Book Beyond Boundaries

Download or read book Beyond Boundaries written by Gisli Palsson and published by Routledge. This book was released on 2020-09-02 with total page 195 pages. Available in PDF, EPUB and Kindle. Book excerpt: Anthropology, it is often argued, is an art of translation. Recently, however, social theorists have raised serious doubts about the translator's enterprise. Over the last few years the human social and ecological habitat has seen spectacular developments. Modern humans inhabit a 'global village' in a very genuine sense. What lessons may be learned from these developments for anthropology? In Beyond Boundaries, ten anthropologists from different countries address the problem of social understanding and cultural translation from different theoretical as well as ethnographic perspectives. Quite appropriately, given the general theme of the volume, the contributors represent several different academic traditions and communities - Britain, Finland, France, Iceland, Israel, Japan, Norway, the former Soviet Union, and Sweden.
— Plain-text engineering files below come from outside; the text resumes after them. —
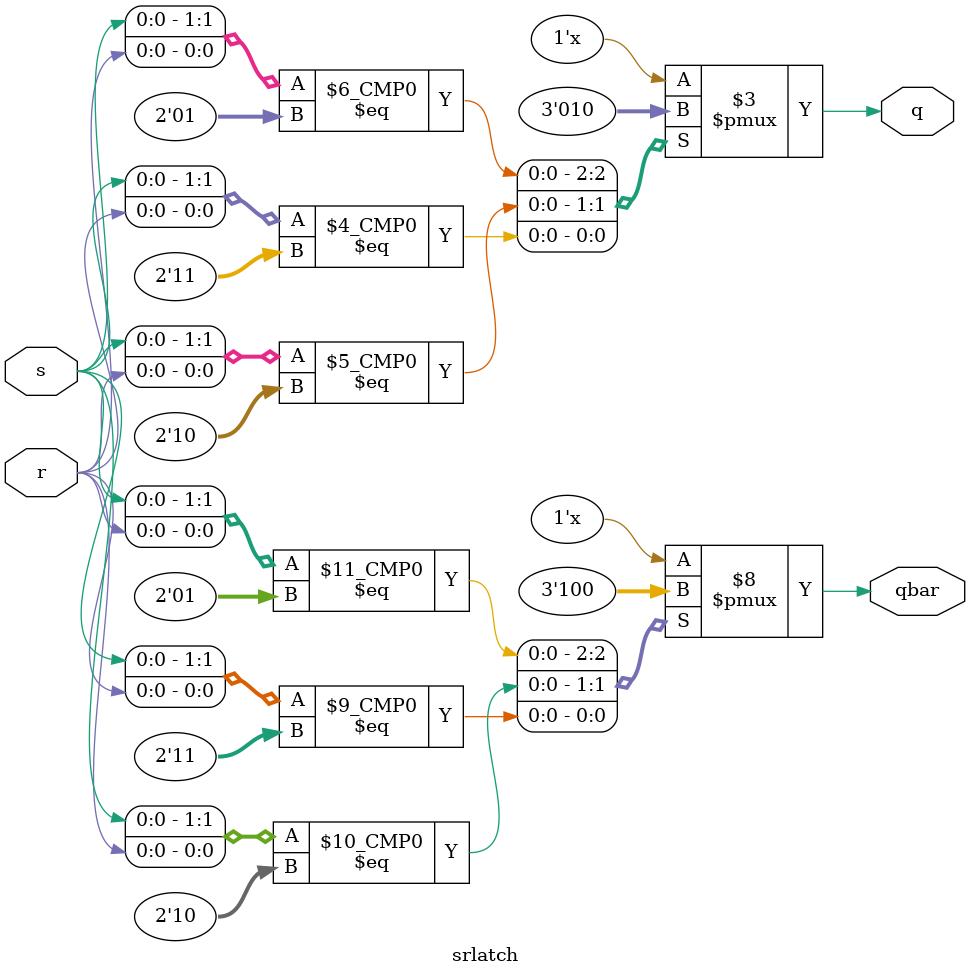
<source format=sv>
module srlatch(input logic s, r, 
               output logic q, qbar);
   
   always_comb
   
      case({s,r}) 
        2'b01: {q,qbar} = 2'b01;
        2'b10: {q,qbar} = 2'b10;
        2'b11: {q,qbar} = 2'b00;
      endcase
      
      
endmodule           
          
              
      

</source>
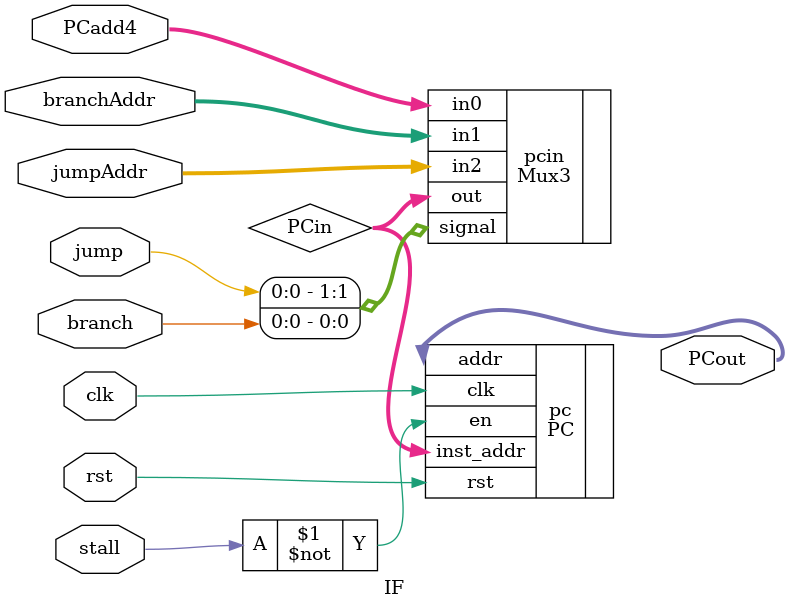
<source format=v>
`timescale 1ns / 1ps


module IF(
    input clk,
    input rst,
    input stall,
    input branch,
    input jump, 
    input [31:0] PCadd4,
    input [31:0] jumpAddr,
    input [31:0] branchAddr,
    output [31:0] PCout
    );
    wire [31:0] PCin;
    
    Mux3 pcin(
    .in0(PCadd4),
    .in1(branchAddr),
    .in2(jumpAddr),
    .signal({jump,branch}),
    .out(PCin)
    );
        
    PC pc(
    .clk(clk),
    .rst(rst),  // Í¬²½¸´Î»
    .en(~stall),
    .inst_addr(PCin),
    .addr(PCout)
    );
    
   
   
endmodule

</source>
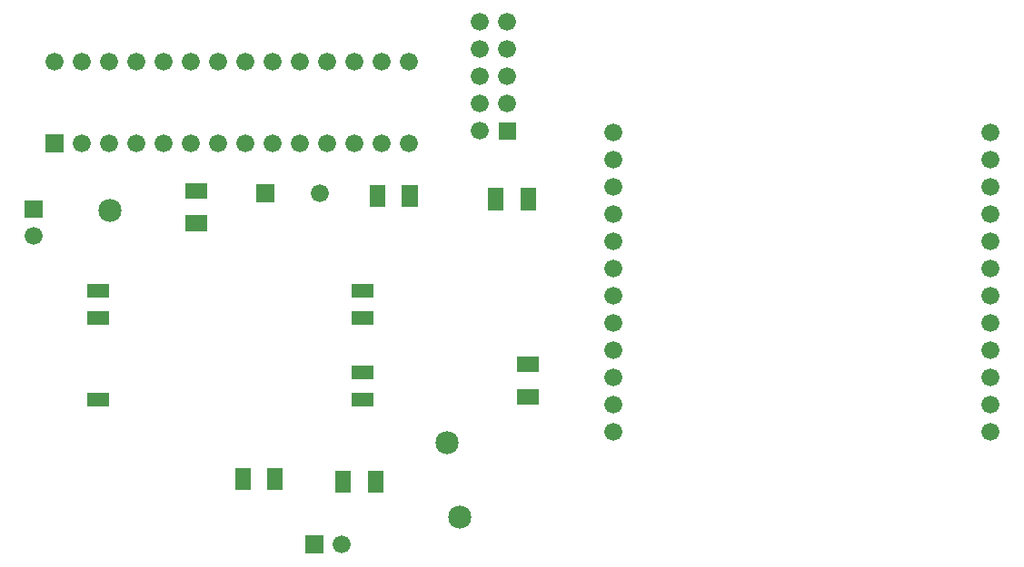
<source format=gbr>
G04 start of page 5 for group -4063 idx -4063 *
G04 Title: (unknown), componentmask *
G04 Creator: pcb 20110918 *
G04 CreationDate: Tue 14 Apr 2015 10:20:40 PM GMT UTC *
G04 For: andrew *
G04 Format: Gerber/RS-274X *
G04 PCB-Dimensions: 374016 236220 *
G04 PCB-Coordinate-Origin: lower left *
%MOIN*%
%FSLAX25Y25*%
%LNTOPMASK*%
%ADD48R,0.0494X0.0494*%
%ADD47R,0.0572X0.0572*%
%ADD46C,0.0850*%
%ADD45C,0.0001*%
%ADD44C,0.0660*%
G54D44*X219770Y161490D03*
Y151490D03*
Y141490D03*
Y131490D03*
Y121490D03*
Y111490D03*
Y101490D03*
Y91490D03*
Y81490D03*
Y71490D03*
Y61490D03*
Y51490D03*
X358270Y131490D03*
Y121490D03*
Y111490D03*
Y101490D03*
Y161490D03*
Y151490D03*
Y141490D03*
Y91490D03*
Y81490D03*
Y71490D03*
Y61490D03*
Y51490D03*
G54D45*G36*
X3868Y136760D02*Y130160D01*
X10468D01*
Y136760D01*
X3868D01*
G37*
G54D44*X7168Y123460D03*
X54902Y157711D03*
X64902D03*
G54D45*G36*
X11602Y161011D02*Y154411D01*
X18202D01*
Y161011D01*
X11602D01*
G37*
G54D44*X24902Y157711D03*
X34902D03*
X44902D03*
G54D46*X35217Y132987D03*
G54D44*X74902Y157711D03*
X84902D03*
X104902Y187711D03*
X94902D03*
X84902D03*
X74902D03*
X64902D03*
X54902D03*
X44902D03*
X34902D03*
X24902D03*
X14902D03*
X94902Y157711D03*
X104902D03*
X114902D03*
X124902D03*
X134902D03*
X144902D03*
Y187711D03*
X134902D03*
X124902D03*
X114902D03*
G54D45*G36*
X106880Y13513D02*Y6913D01*
X113480D01*
Y13513D01*
X106880D01*
G37*
G54D44*X120180Y10213D03*
G54D46*X163605Y20160D03*
X158964Y47733D03*
G54D45*G36*
X88980Y142635D02*Y136035D01*
X95580D01*
Y142635D01*
X88980D01*
G37*
G54D44*X112280Y139335D03*
G54D45*G36*
X177763Y165426D02*Y158826D01*
X184363D01*
Y165426D01*
X177763D01*
G37*
G54D44*X171063Y162126D03*
X181063Y172126D03*
X171063D03*
X181063Y182126D03*
X171063D03*
X181063Y192126D03*
X171063D03*
X181063Y202126D03*
X171063D03*
G54D47*X176851Y138267D02*Y135905D01*
X188661Y138267D02*Y135905D01*
X187402Y76377D02*X189764D01*
X132637Y34527D02*Y32165D01*
G54D48*X126429Y103531D02*X129578D01*
G54D47*X187402Y64567D02*X189764D01*
X133465Y139448D02*Y137086D01*
X145275Y139448D02*Y137086D01*
G54D48*X126429Y63531D02*X129578D01*
X29342Y103531D02*X32492D01*
X29342Y93531D02*X32492D01*
X29342Y63531D02*X32492D01*
X126429Y73531D02*X129578D01*
X126429Y93531D02*X129578D01*
G54D47*X95787Y35472D02*Y33110D01*
X83977Y35472D02*Y33110D01*
X65630Y140077D02*X67992D01*
X65630Y128267D02*X67992D01*
X120827Y34527D02*Y32165D01*
M02*

</source>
Book The Religion of the Northmen

Download or read book The Religion of the Northmen written by Rudolph Keyser and published by . This book was released on 1854 with total page 382 pages. Available in PDF, EPUB and Kindle. Book excerpt: The Religion of the Northmen by 1821-1850Barclay Pennock, first published in 1854, is a rare manuscript, the original residing in one of the great libraries of the world. This book is a reproduction of that original, which has been scanned and cleaned by state-of-the-art publishing tools for better readability and enhanced appreciation. Restoration Editors' mission is to bring long out of print manuscripts back to life. Some smudges, annotations or unclear text may still exist, due to permanent damage to the original work. We believe the literary significance of the text justifies offering this reproduction, allowing a new generation to appreciate it.